The sixth command (verse 9) is one that is very foreign to the modern church.  We are to grieve and mourn over our sins and our distance from God.  And if ever there was a time for the churches in Britain to be mourning, it is right now, when God’s judgement seems to be falling increasingly upon us and the country is falling into the most desperate wickedness; yet the churches seem to be unaware that anything is wrong and many of them are permanently engaged in the most hectic jollity.  Yes, I do believe that we should be mourning, but even here there is a promise for us:  ‘Blessed are they who mourn, for they shall be comforted.’  When God sees godly sorrow in a believer, He draws near and gives him a wonderful sense of that nearness.  Let us bring our sorrow for our sins and for our poor benighted land before Him so that we may obtain His comfort.

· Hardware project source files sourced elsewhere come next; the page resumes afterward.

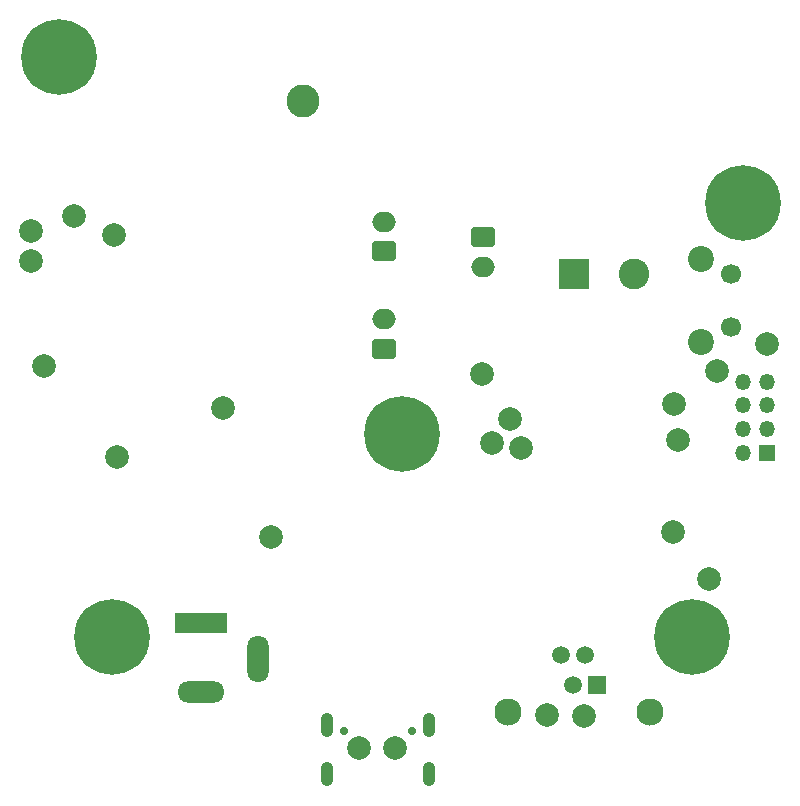
<source format=gbr>
%TF.GenerationSoftware,KiCad,Pcbnew,(5.99.0-11604-g878538abff)*%
%TF.CreationDate,2021-08-06T13:48:49+02:00*%
%TF.ProjectId,pixel-pump-mainboard,7375636b-6572-42d6-9f6e-652d6d61696e,rev?*%
%TF.SameCoordinates,Original*%
%TF.FileFunction,Soldermask,Bot*%
%TF.FilePolarity,Negative*%
%FSLAX46Y46*%
G04 Gerber Fmt 4.6, Leading zero omitted, Abs format (unit mm)*
G04 Created by KiCad (PCBNEW (5.99.0-11604-g878538abff)) date 2021-08-06 13:48:49*
%MOMM*%
%LPD*%
G01*
G04 APERTURE LIST*
G04 Aperture macros list*
%AMRoundRect*
0 Rectangle with rounded corners*
0 $1 Rounding radius*
0 $2 $3 $4 $5 $6 $7 $8 $9 X,Y pos of 4 corners*
0 Add a 4 corners polygon primitive as box body*
4,1,4,$2,$3,$4,$5,$6,$7,$8,$9,$2,$3,0*
0 Add four circle primitives for the rounded corners*
1,1,$1+$1,$2,$3*
1,1,$1+$1,$4,$5*
1,1,$1+$1,$6,$7*
1,1,$1+$1,$8,$9*
0 Add four rect primitives between the rounded corners*
20,1,$1+$1,$2,$3,$4,$5,0*
20,1,$1+$1,$4,$5,$6,$7,0*
20,1,$1+$1,$6,$7,$8,$9,0*
20,1,$1+$1,$8,$9,$2,$3,0*%
G04 Aperture macros list end*
%ADD10R,1.350000X1.350000*%
%ADD11O,1.350000X1.350000*%
%ADD12C,6.400000*%
%ADD13C,0.800000*%
%ADD14RoundRect,0.250000X0.750000X-0.600000X0.750000X0.600000X-0.750000X0.600000X-0.750000X-0.600000X0*%
%ADD15O,2.000000X1.700000*%
%ADD16C,2.300000*%
%ADD17R,1.500000X1.500000*%
%ADD18C,1.500000*%
%ADD19C,0.700000*%
%ADD20O,1.050000X2.100000*%
%ADD21C,2.200000*%
%ADD22C,1.700000*%
%ADD23C,2.800000*%
%ADD24R,4.400000X1.800000*%
%ADD25O,4.000000X1.800000*%
%ADD26O,1.800000X4.000000*%
%ADD27RoundRect,0.250000X-0.750000X0.600000X-0.750000X-0.600000X0.750000X-0.600000X0.750000X0.600000X0*%
%ADD28R,2.600000X2.600000*%
%ADD29C,2.600000*%
%ADD30C,2.000000*%
G04 APERTURE END LIST*
D10*
%TO.C,J11*%
X130971800Y-128806200D03*
D11*
X128971800Y-128806200D03*
X130971800Y-126806200D03*
X128971800Y-126806200D03*
X130971800Y-124806200D03*
X128971800Y-124806200D03*
X130971800Y-122806200D03*
X128971800Y-122806200D03*
%TD*%
D12*
%TO.C,H1*%
X124663200Y-144424400D03*
D13*
X124663200Y-142024400D03*
X122263200Y-144424400D03*
X126360256Y-142727344D03*
X122966144Y-142727344D03*
X124663200Y-146824400D03*
X126360256Y-146121456D03*
X122966144Y-146121456D03*
X127063200Y-144424400D03*
%TD*%
D12*
%TO.C,H4*%
X75488800Y-144424400D03*
D13*
X77185856Y-146121456D03*
X73791744Y-146121456D03*
X75488800Y-146824400D03*
X73791744Y-142727344D03*
X73088800Y-144424400D03*
X77185856Y-142727344D03*
X77888800Y-144424400D03*
X75488800Y-142024400D03*
%TD*%
%TO.C,H3*%
X100076000Y-124854000D03*
D12*
X100076000Y-127254000D03*
D13*
X101773056Y-128951056D03*
X100076000Y-129654000D03*
X97676000Y-127254000D03*
X98378944Y-128951056D03*
X98378944Y-125556944D03*
X102476000Y-127254000D03*
X101773056Y-125556944D03*
%TD*%
D14*
%TO.C,J1*%
X98535000Y-111740000D03*
D15*
X98535000Y-109240000D03*
%TD*%
D16*
%TO.C,J3*%
X109062000Y-150741000D03*
X121062000Y-150741000D03*
D17*
X116592000Y-148441000D03*
D18*
X115572000Y-145901000D03*
X114552000Y-148441000D03*
X113532000Y-145901000D03*
%TD*%
D13*
%TO.C,H5*%
X69321344Y-93603744D03*
X71018400Y-92900800D03*
X69321344Y-96997856D03*
X68618400Y-95300800D03*
D12*
X71018400Y-95300800D03*
D13*
X72715456Y-93603744D03*
X71018400Y-97700800D03*
X73418400Y-95300800D03*
X72715456Y-96997856D03*
%TD*%
D19*
%TO.C,J12*%
X100934000Y-152390500D03*
X95154000Y-152390500D03*
D20*
X93724000Y-151860500D03*
X102364000Y-151860500D03*
X93724000Y-156040500D03*
X102364000Y-156040500D03*
%TD*%
D21*
%TO.C,SW1*%
X125403800Y-112425600D03*
X125403800Y-119425600D03*
D22*
X127903800Y-113675600D03*
X127903800Y-118175600D03*
%TD*%
D23*
%TO.C,TP19*%
X91694000Y-99060000D03*
%TD*%
D12*
%TO.C,H2*%
X128981200Y-107645200D03*
D13*
X130678256Y-109342256D03*
X126581200Y-107645200D03*
X127284144Y-105948144D03*
X128981200Y-110045200D03*
X128981200Y-105245200D03*
X130678256Y-105948144D03*
X131381200Y-107645200D03*
X127284144Y-109342256D03*
%TD*%
D24*
%TO.C,J5*%
X83067600Y-143256000D03*
D25*
X83067600Y-149056000D03*
D26*
X87867600Y-146256000D03*
%TD*%
D14*
%TO.C,J2*%
X98535000Y-119995000D03*
D15*
X98535000Y-117495000D03*
%TD*%
D27*
%TO.C,J4*%
X106900200Y-110560800D03*
D15*
X106900200Y-113060800D03*
%TD*%
D28*
%TO.C,J6*%
X114625200Y-113639800D03*
D29*
X119705200Y-113639800D03*
%TD*%
D30*
%TO.C,TP13*%
X69800000Y-121450000D03*
%TD*%
%TO.C,TP1*%
X99517200Y-153822400D03*
%TD*%
%TO.C,TP15*%
X123444000Y-127762000D03*
%TD*%
%TO.C,TP2*%
X96418400Y-153822400D03*
%TD*%
%TO.C,TP7*%
X72300000Y-108750000D03*
%TD*%
%TO.C,TP10*%
X68650000Y-112600000D03*
%TD*%
%TO.C,TP14*%
X123063000Y-124714000D03*
%TD*%
%TO.C,TP16*%
X75920600Y-129184400D03*
%TD*%
%TO.C,TP22*%
X122986800Y-135509000D03*
%TD*%
%TO.C,TP31*%
X115493800Y-151079200D03*
%TD*%
%TO.C,TP23*%
X126085600Y-139496800D03*
%TD*%
%TO.C,TP11*%
X84937600Y-125044200D03*
%TD*%
%TO.C,TP26*%
X106807000Y-122174000D03*
%TD*%
%TO.C,TP25*%
X110109000Y-128397000D03*
%TD*%
%TO.C,TP28*%
X109220000Y-125984000D03*
%TD*%
%TO.C,TP5*%
X88950800Y-135940800D03*
%TD*%
%TO.C,TP12*%
X126746000Y-121920000D03*
%TD*%
%TO.C,TP20*%
X112344200Y-151028400D03*
%TD*%
%TO.C,TP4*%
X68650000Y-110000000D03*
%TD*%
%TO.C,TP9*%
X75717400Y-110337600D03*
%TD*%
%TO.C,TP27*%
X107696000Y-128016000D03*
%TD*%
%TO.C,TP24*%
X130937000Y-119634000D03*
%TD*%
M02*

</source>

Finally then, if we do these things, which are all summed up in the final command, to humble ourselves in His sight (verse 10), God promises to lift us up.  Oh that there might be in all our hearts today, a determination; ‘I just can’t go on with this distance and separation from God; the distress factor is too great.’  And my constant prayer is that we might come and covenant together, like the Israelites in Asa’s time in 2 Chronicles 15, to seek the Lord with all our hearts and all our souls, for when we do so He will be found by us and people will join themselves to us, because they will see that God is truly with us.


{1}  The Greek words for ‘tongues’ is glossa ( glossa)which means either the organ that resides immediately behind our teeth, or a language.  Glossa does not mean an ecstatic outpouring of untranslatable verbiage.

{2}  There is no Christian writer from whom I have benefitted more than Dr. Lloyd-Jones.  However, his  teaching on the ‘sealing’ of the Spirit is, in my opinion, wholly erroneous, and has done great damage to to the Church.

{3} Shakespeare,  Julius Caesar.

{4}  Obviously, I am aware that God is omni-present.  Throughout this article I am speaking of His felt or manifest presence.